TESTO DI LETTURA ->
Traffico deviato e folla delle grandi occasioni alle ex fabbriche Sandron, nei pressi dell’aula bunker dell’Ucciardone, dove stamattina è stata inaugurata Sicilia 2.0, nome ufficiale della Leopolda siciliana.
Il deus ex machina Davide Faraone ha già fatto un piccolo miracolo, mettendo insieme i settantenni che frequentavano le segreterie di Salvo Lima e Calogero Mannino, gli ultracinquantenni accorsi alle corti di Cuffaro e Lombardo e i giovani o diversamente giovani che bazzicano la segreteria sua e quella di Beppe Lumia, il supervisor di Crocetta che canalizza “l’esuberanza” del Presidente della Regione, trattando gli affari che contano.
Un mix di generazioni che mostra chiaramente che nonostante l’evoluzione della tecniche di comunicazione globale, in Sicilia, il consenso si acquisisce sempre con gli stessi metodi.
Colpisce anche l’interessante parabola dei riferimenti culturali dalla sinistra tradizionale a quella 2.0: da Marx e Gramsci a “Lo chiamavano Trinità” di Enzo Barboni che con il nome d’arte di E.B. Glucher ha firmato il classico “spaghetti western” con Bud Spencer e Terence Hill.
Sì, perché per spiegare l’atteggiamento con cui i siciliani si sono approcciati alla politica negli ultimi decenni, Faraone ha fatto proiettare la scena iniziale del film in cui il protagonista si fa trascinare dal suo cavallo, mentre dorme beatamente in lettiga.
Per il capo indiscusso dei renziani nell’isola si deve cambiare atteggiamento: basta richieste di assistenza al governo nazionale e Crocetta deve averlo preso in parola visto che ha rinunciato a un contenzioso di circa 4 miliardi di euro che, a statuto vigente, spettavano alla Sicilia.
Bisogna rimboccarsi le maniche e produrre ricchezza, perché le vacche grasse sono finite e non si può chiedere a “mamma Regione” il latte che è finito.

DATI FORNITI ->

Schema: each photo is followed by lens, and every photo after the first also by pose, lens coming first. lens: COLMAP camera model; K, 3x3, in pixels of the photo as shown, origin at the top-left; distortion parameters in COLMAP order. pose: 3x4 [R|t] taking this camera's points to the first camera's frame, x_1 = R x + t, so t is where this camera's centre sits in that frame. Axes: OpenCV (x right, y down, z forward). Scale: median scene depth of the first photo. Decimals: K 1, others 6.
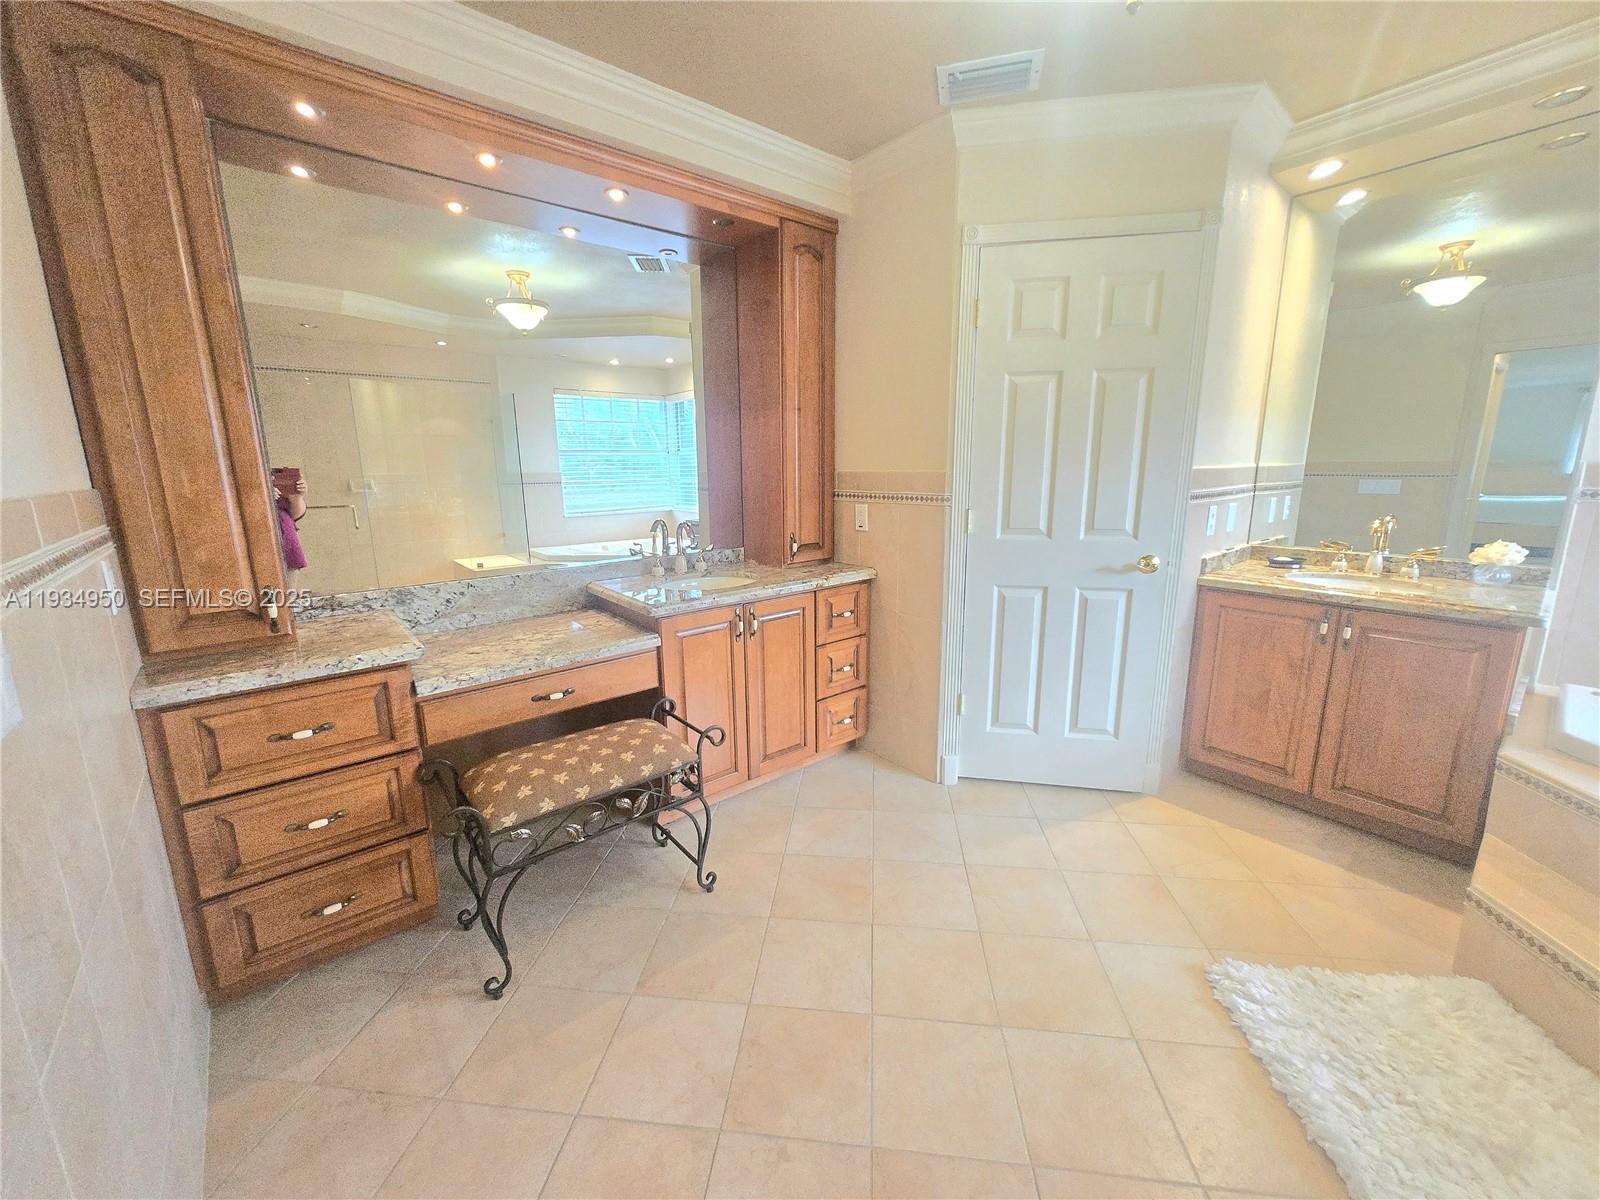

CONSEGNE DA SVOLGERE ->
1) Ricopia senza modifiche il tratto del testo su Sicilia 2.0 che va da "Per il capo" fino a "che è finito.".
2) Prosegui il testo su Sicilia 2.0 partendo dopo la sua ultima frase.

SOLUZIONI DELLE CONSEGNE ->
1)
Per il capo indiscusso dei renziani nell’isola si deve cambiare atteggiamento: basta richieste di assistenza al governo nazionale e Crocetta deve averlo preso in parola visto che ha rinunciato a un contenzioso di circa 4 miliardi di euro che, a statuto vigente, spettavano alla Sicilia.
Bisogna rimboccarsi le maniche e produrre ricchezza, perché le vacche grasse sono finite e non si può chiedere a “mamma Regione” il latte che è finito.

2)
Come produrre ricchezza lo si deciderà nella ventina di tavoli tematici che avranno luogo nei due giorni di convention, dove esperti di ieri e di oggi daranno le loro ricette per far ripartire l’economia siciliana: sarebbe ingiusto esprimere un pessimismo aprioristico, anche se Faraone non ha parlato della cinghia di trasmissione fra le menti pensanti e la burocrazia che dovrà rendere operativi i progetti.
Al momento attuale l’amministrazione regionale, mai particolarmente brillante per efficienza, è stata destrutturata completamente prima da Lombardo e poi da Crocetta, che hanno ristretto la cerchia da cui attingere per gli incarichi di vertice ai fedelissimi componenti di cerchi più o meno magici.
Il risultato è sotto gli occhi di tutti: ai vecchi tempi la competenza dei Direttori riusciva a far diventare legittime operazioni più o meno banditesche; oggi anche i provvedimenti leciti e condivisibili vengono inesorabilmente bocciati per via delle procedure sballate.
Non è un caso che negli ultimi tre anni la Regione abbia perso un numero di ricorsi superiore a quello dei precedenti sessanta.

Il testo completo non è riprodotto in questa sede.